- [WHAT TO PRODUCE]:
Can you give back the lines between the one holding "Does MSE account for over 50% of the chart?" and the one holding "True or false: 应还本金", inclusive, with "account for" replaced by "make up" and nothing else changed? Leave the pictures out of your answer.

- [ENTRIES PROVIDED]:
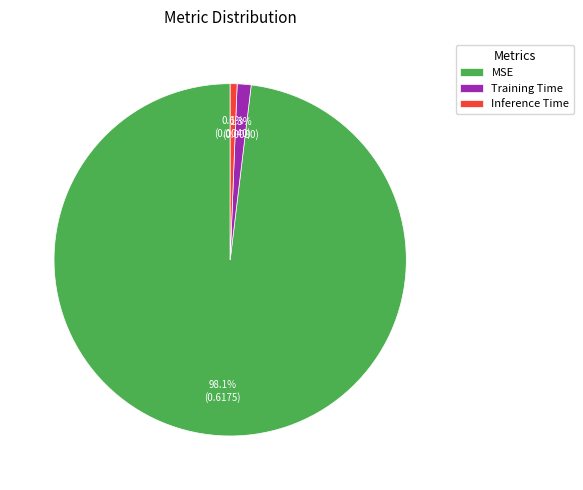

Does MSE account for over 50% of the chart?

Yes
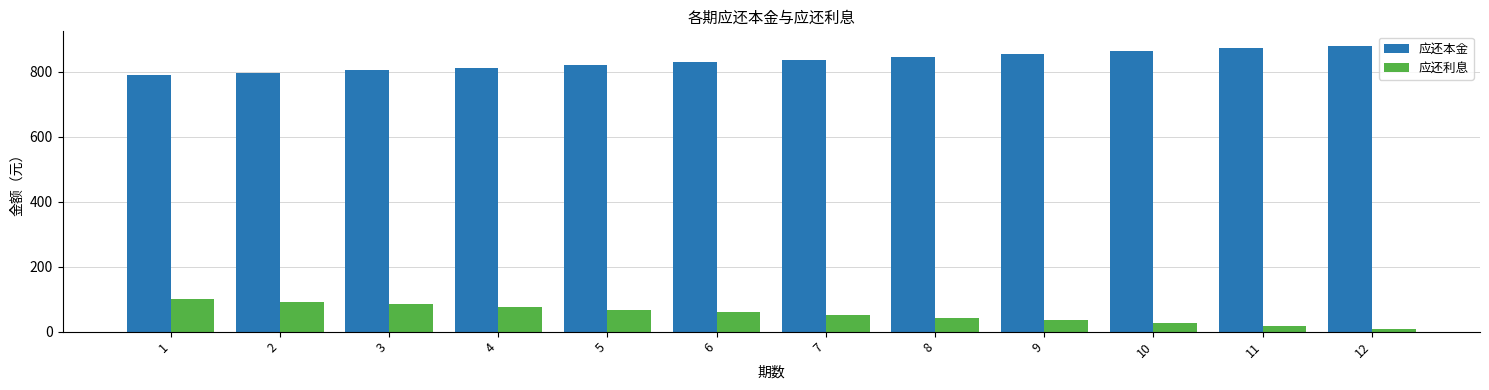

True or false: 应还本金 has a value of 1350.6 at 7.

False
==
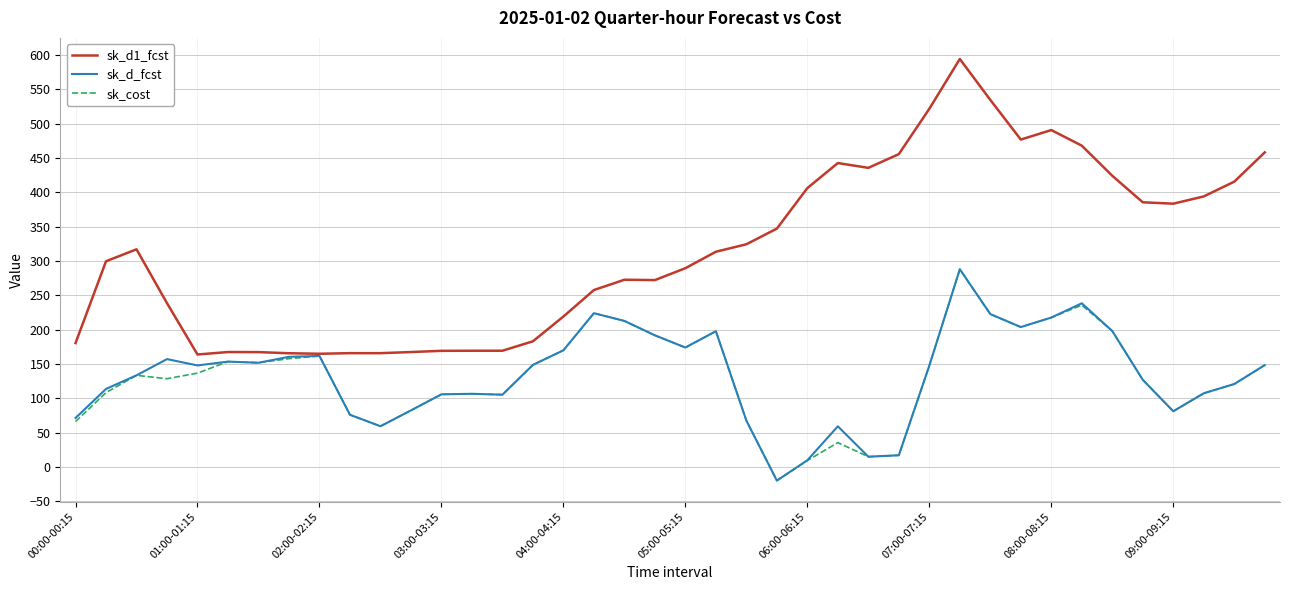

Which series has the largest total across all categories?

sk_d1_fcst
--
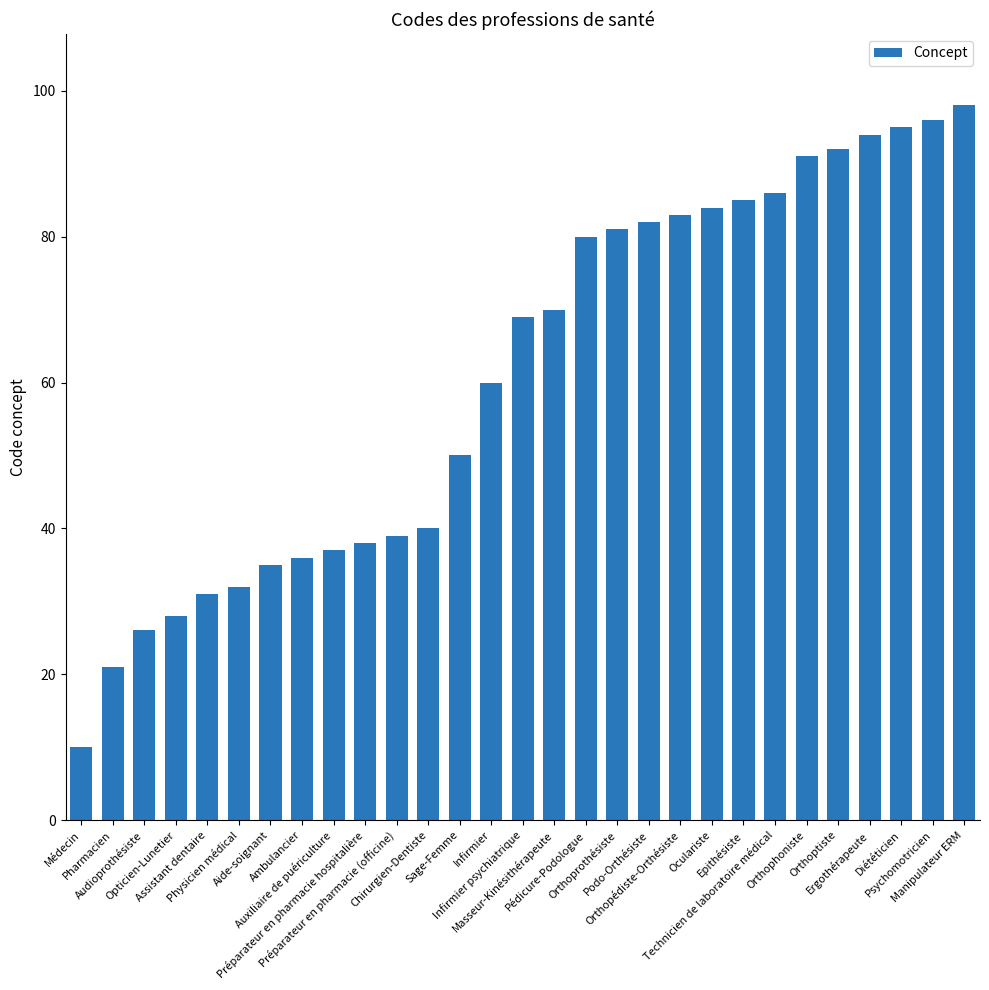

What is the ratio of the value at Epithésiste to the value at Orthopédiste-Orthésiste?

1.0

- [EXERCISE SOLUTION]:
Does MSE make up over 50% of the chart?

Yes

True or false: 应还本金 has a value of 1350.6 at 7.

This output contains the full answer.